I've been doing some work with cardinality of sets, and ran into an example I thought was interesting. In proving that the set of prime numbers is a countably infinite set, I've started that showing that the set of prime numbers (integers) $\mathbb{P}$ is a subset of $\mathbb{N}$. Obviously the natural numbers $\mathbb{N}$ can be mapped one-to-one to itself ($1$ to $1$, $2$ to $2$, etc.), so it is a countably infinite set. Following from this, since $\mathbb{P}$ is a subset of a countably infinite set $\mathbb{N}$, then $\mathbb{P}$ must be a countably infinite set as well.

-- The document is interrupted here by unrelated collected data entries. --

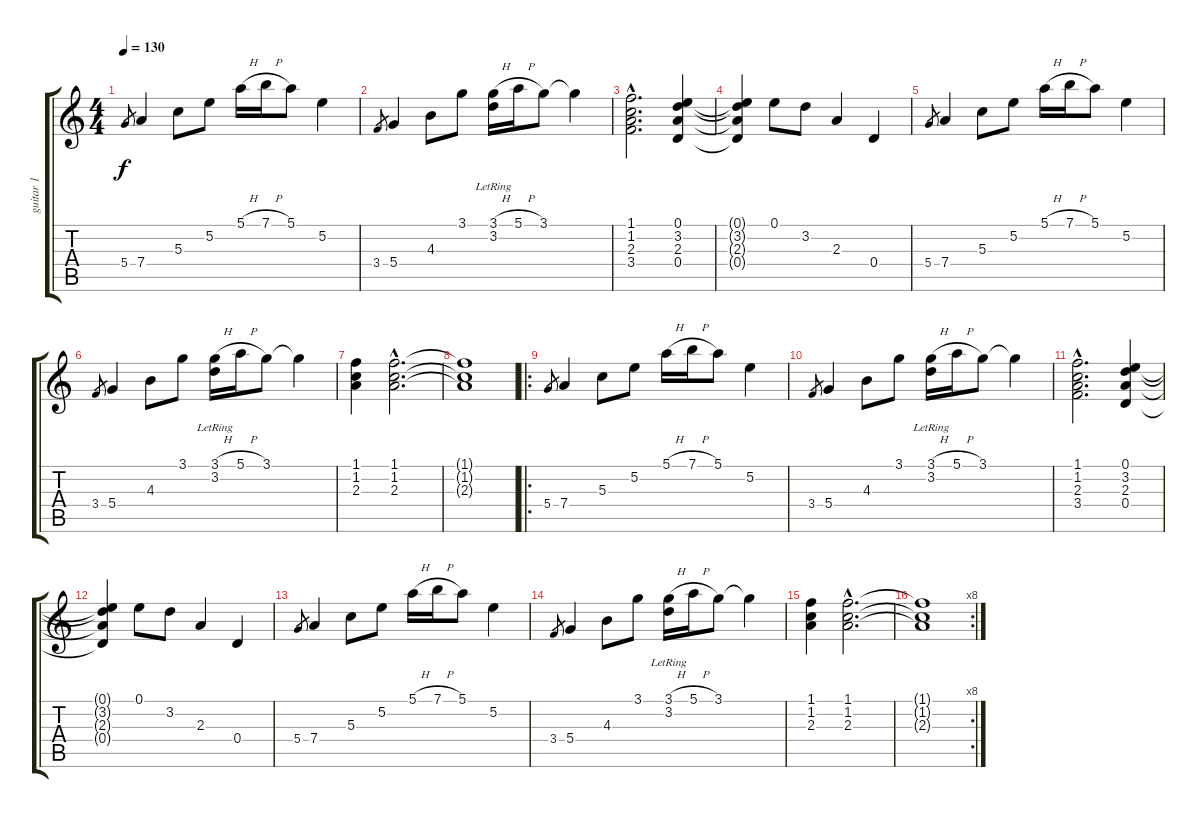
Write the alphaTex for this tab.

\track ("guitar 1" "guitar 1") {instrument acousticguitarsteel}
\staff {score tabs}
\tuning (E4 B3 G3 D3 A2 E2) {hide}
\ts (4 4)
\tempo 130
\clef g2
\ks c
5.4.8{gr dy f} 7.4.4 5.3.8 5.2.8 5.1{h}.16 7.1{h}.16 5.1.8 5.2.4 |
3.4.8{gr} 5.4.4 4.3.8 3.1.8 (3.1{h} 3.2{lr}).16 5.1{h}.16 3.1.8 3.1{t}.4 |
(1.1{hac} 1.2{hac} 2.3{hac} 3.4{hac}).2{d} (0.1 3.2 2.3 0.4).4 |
(0.1{t} 3.2{t} 2.3{t} 0.4{t}).4 0.1.8 3.2.8 2.3.4 0.4.4 |
5.4.8{gr} 7.4.4 5.3.8 5.2.8 5.1{h}.16 7.1{h}.16 5.1.8 5.2.4 |
3.4.8{gr} 5.4.4 4.3.8 3.1.8 (3.1{h} 3.2{lr}).16 5.1{h}.16 3.1.8 3.1{t}.4 |
(1.1 1.2 2.3).4 (1.1{hac} 1.2{hac} 2.3{hac}).2{d} |
(1.1{t} 1.2{t} 2.3{t}).1 |
\ro
5.4.8{gr} 7.4.4 5.3.8 5.2.8 5.1{h}.16 7.1{h}.16 5.1.8 5.2.4 |
3.4.8{gr} 5.4.4 4.3.8 3.1.8 (3.1{h} 3.2{lr}).16 5.1{h}.16 3.1.8 3.1{t}.4 |
(1.1{hac} 1.2{hac} 2.3{hac} 3.4{hac}).2{d} (0.1 3.2 2.3 0.4).4 |
(0.1{t} 3.2{t} 2.3{t} 0.4{t}).4 0.1.8 3.2.8 2.3.4 0.4.4 |
5.4.8{gr} 7.4.4 5.3.8 5.2.8 5.1{h}.16 7.1{h}.16 5.1.8 5.2.4 |
3.4.8{gr} 5.4.4 4.3.8 3.1.8 (3.1{h} 3.2{lr}).16 5.1{h}.16 3.1.8 3.1{t}.4 |
(1.1 1.2 2.3).4 (1.1{hac} 1.2{hac} 2.3{hac}).2{d} |
\rc 8
(1.1{t} 1.2{t} 2.3{t}).1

Is this enough information to show $\mathbb{P}$ is a countably infinite set, or must I show a concrete mapping for $\mathbb{P}$?
One way of proving that a subset of $A \subset \Bbb N$ is countably infinite is by demonstrating that it satisfies the following property,
$\tag 1 (\forall F \subset A) \, \bigr[ \, \text{IF } F \text{ if finite THEN } (\exists x \in \Bbb N) \, [x \notin F \text{ and } x \in A] \, \bigr ]$
See also
$\quad$ Subset of a countable set is itself countable
Now let $\mathbb{P}$ denote the set of prime numbers and let $F$ be any finite subset of $\mathbb{P}$.
If $|F| = 0$ then $2 \notin F$ but $2 \in \Bbb P$.
if $|F| = n \gt 0$ then $F = \{p_1,p_2,\dots\,p_n\}$. Set
$\quad \displaystyle {a = (\prod_{1 \le i \le n} p_i) + 1} $
Using Euclidean division one readily shows that $p_i \nmid a$ for any subscript $i$. So if $q$ is any prime factor of $a$ then $q \ne p_i$ for any subscript $i$. So $q \notin F$ but $q \in \Bbb P$.
The above proof 'gears' Euclid's (direct) proof to the OP's requested set theoretic setting.